My research is focused around the applications of palynology. I’ve studied the use of pollen in forensic investigations, for establishing baselines in conservation and in testing modern ecological theory. I encourage students to get involved in research projects, and have enabled both undergraduate and postgraduate students to become co-authors on academic publications.
I am the course leader for BSc Animal Biology, BSc Zoology and BSc Biology. I have been involved in validation events for new courses internally and externally and am an experienced external examiner.

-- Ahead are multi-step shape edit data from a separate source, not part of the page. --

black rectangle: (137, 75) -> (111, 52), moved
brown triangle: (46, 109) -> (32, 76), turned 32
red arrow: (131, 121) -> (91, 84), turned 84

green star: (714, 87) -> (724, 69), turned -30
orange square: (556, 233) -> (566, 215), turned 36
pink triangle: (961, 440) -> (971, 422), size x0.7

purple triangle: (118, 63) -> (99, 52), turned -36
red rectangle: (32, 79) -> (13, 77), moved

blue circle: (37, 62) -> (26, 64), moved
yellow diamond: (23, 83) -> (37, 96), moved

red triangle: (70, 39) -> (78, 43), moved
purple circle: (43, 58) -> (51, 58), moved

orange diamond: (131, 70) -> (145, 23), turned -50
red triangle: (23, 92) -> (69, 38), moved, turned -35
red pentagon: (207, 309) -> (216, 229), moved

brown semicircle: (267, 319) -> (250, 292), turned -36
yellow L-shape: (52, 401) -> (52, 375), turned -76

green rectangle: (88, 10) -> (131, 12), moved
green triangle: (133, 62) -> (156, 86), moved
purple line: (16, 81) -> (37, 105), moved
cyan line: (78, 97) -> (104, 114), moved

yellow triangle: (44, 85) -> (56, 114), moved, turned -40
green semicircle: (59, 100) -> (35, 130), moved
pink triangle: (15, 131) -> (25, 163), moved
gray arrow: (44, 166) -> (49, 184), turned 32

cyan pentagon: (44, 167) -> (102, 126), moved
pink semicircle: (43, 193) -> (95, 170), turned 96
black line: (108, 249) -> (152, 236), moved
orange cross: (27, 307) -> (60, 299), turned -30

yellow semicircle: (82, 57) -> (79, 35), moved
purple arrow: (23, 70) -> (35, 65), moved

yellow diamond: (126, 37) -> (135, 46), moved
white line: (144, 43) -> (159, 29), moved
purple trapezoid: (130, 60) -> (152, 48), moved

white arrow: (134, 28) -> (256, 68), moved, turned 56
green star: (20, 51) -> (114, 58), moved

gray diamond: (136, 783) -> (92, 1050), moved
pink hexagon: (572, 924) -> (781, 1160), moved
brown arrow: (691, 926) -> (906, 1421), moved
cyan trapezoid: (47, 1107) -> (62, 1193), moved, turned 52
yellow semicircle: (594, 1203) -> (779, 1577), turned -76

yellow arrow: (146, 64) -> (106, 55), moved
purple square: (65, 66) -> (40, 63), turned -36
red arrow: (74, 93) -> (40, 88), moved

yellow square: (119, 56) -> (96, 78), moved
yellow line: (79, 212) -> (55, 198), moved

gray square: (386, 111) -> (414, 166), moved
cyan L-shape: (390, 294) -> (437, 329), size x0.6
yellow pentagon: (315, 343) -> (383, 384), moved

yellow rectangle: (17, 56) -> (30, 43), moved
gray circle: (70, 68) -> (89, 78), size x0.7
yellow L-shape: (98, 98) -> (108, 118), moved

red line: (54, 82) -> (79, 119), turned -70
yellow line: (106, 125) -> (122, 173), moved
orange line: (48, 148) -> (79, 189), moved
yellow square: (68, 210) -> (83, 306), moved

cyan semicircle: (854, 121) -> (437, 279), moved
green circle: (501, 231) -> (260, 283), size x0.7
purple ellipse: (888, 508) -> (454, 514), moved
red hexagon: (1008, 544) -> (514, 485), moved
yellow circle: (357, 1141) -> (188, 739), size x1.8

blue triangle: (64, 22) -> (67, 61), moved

Julia Webb is a palynologist (palynology is the study of pollen and spores) and her research spans many areas within the field. Alongside the traditional use of palynology to reconstruct environments, Julia has been involved in more modern applications, such as in forensic cases and in answering modern ecological questions. She is a firm believer that pollen has many uses beyond fertilisation of flowering plants.
Current research students
Taylor Kingham – MSc by Research “The extent and magnitude of the 8.2ka climate event in South Wales”
Completed PhD students
Julia McCarroll – Application of palaeoecological techniques to inform blanket mire conservation in Yorkshire, UK
Adewunmi Bodede – an assessment of the impact of pesticide use by urban and peri-urban cultivators in Oyo state, south-western Nigeria
Rob Jarman – Sweet chestnut (Castanea sativa Mill.) in Britain: a multi-proxy approach to determine its origins and cultural significance.